======== Material provided ========
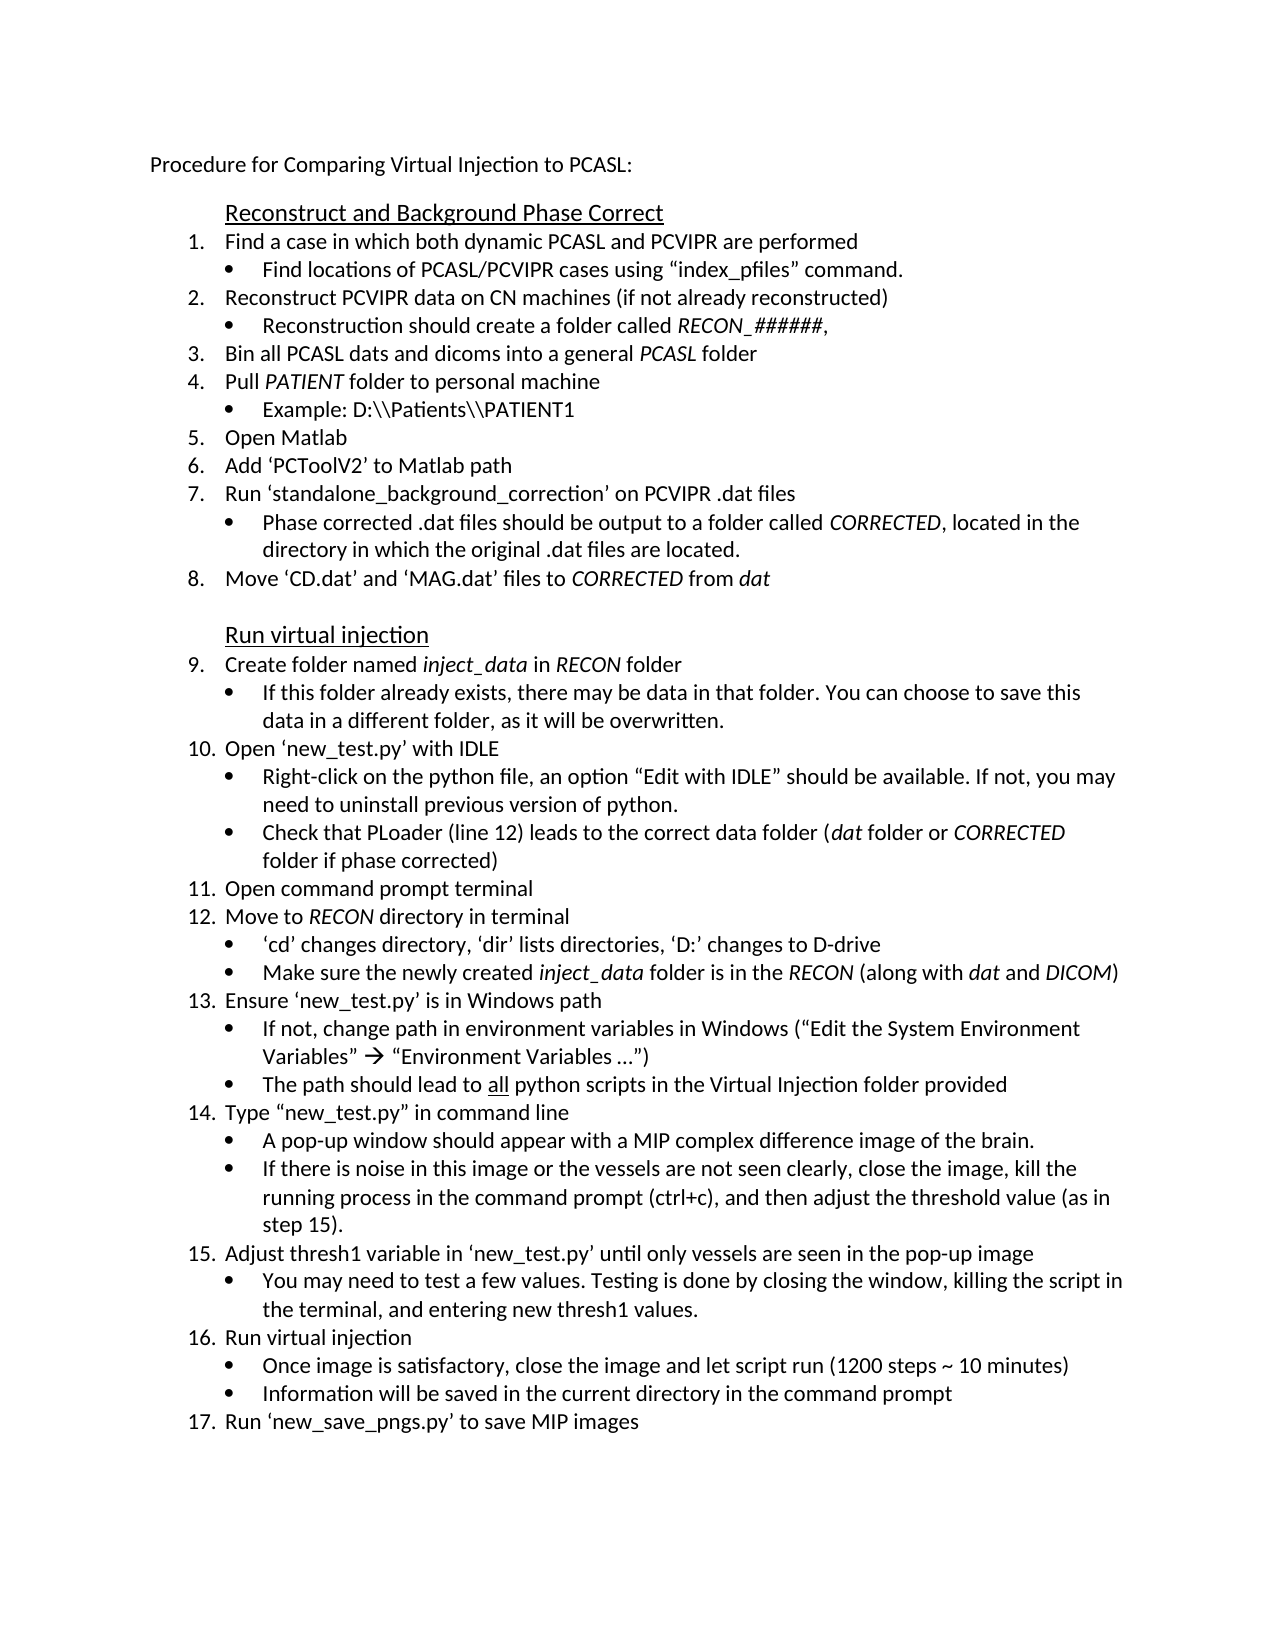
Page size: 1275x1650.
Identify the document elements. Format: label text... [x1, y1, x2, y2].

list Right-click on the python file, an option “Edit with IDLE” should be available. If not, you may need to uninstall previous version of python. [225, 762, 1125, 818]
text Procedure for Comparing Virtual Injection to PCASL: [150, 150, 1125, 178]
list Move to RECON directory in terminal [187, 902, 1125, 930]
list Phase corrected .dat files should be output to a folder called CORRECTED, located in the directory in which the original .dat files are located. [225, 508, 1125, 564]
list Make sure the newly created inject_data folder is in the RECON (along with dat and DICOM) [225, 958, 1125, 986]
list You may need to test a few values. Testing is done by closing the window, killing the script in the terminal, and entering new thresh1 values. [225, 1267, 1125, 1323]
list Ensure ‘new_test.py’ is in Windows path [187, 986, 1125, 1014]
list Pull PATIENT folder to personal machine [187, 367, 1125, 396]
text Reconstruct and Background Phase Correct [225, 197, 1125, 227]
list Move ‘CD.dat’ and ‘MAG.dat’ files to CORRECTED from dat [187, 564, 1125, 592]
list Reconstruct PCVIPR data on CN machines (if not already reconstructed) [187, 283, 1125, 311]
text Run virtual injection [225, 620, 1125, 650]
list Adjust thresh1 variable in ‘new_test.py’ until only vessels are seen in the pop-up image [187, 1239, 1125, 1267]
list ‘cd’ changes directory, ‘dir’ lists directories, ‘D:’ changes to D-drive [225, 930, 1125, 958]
========
Please copy the data above character for character, skipping any pictures.

(Solution for this exercise):
Page size: 1275x1650.
Identify the document elements. Format: label text... [x1, y1, x2, y2].

list Right-click on the python file, an option “Edit with IDLE” should be available. If not, you may need to uninstall previous version of python. [225, 762, 1125, 818]
text Procedure for Comparing Virtual Injection to PCASL: [150, 150, 1125, 178]
list Move to RECON directory in terminal [187, 902, 1125, 930]
list Phase corrected .dat files should be output to a folder called CORRECTED, located in the directory in which the original .dat files are located. [225, 508, 1125, 564]
list Make sure the newly created inject_data folder is in the RECON (along with dat and DICOM) [225, 958, 1125, 986]
list You may need to test a few values. Testing is done by closing the window, killing the script in the terminal, and entering new thresh1 values. [225, 1267, 1125, 1323]
list Ensure ‘new_test.py’ is in Windows path [187, 986, 1125, 1014]
list Pull PATIENT folder to personal machine [187, 367, 1125, 396]
text Reconstruct and Background Phase Correct [225, 197, 1125, 227]
list Move ‘CD.dat’ and ‘MAG.dat’ files to CORRECTED from dat [187, 564, 1125, 592]
list Reconstruct PCVIPR data on CN machines (if not already reconstructed) [187, 283, 1125, 311]
text Run virtual injection [225, 620, 1125, 650]
list Adjust thresh1 variable in ‘new_test.py’ until only vessels are seen in the pop-up image [187, 1239, 1125, 1267]
list ‘cd’ changes directory, ‘dir’ lists directories, ‘D:’ changes to D-drive [225, 930, 1125, 958]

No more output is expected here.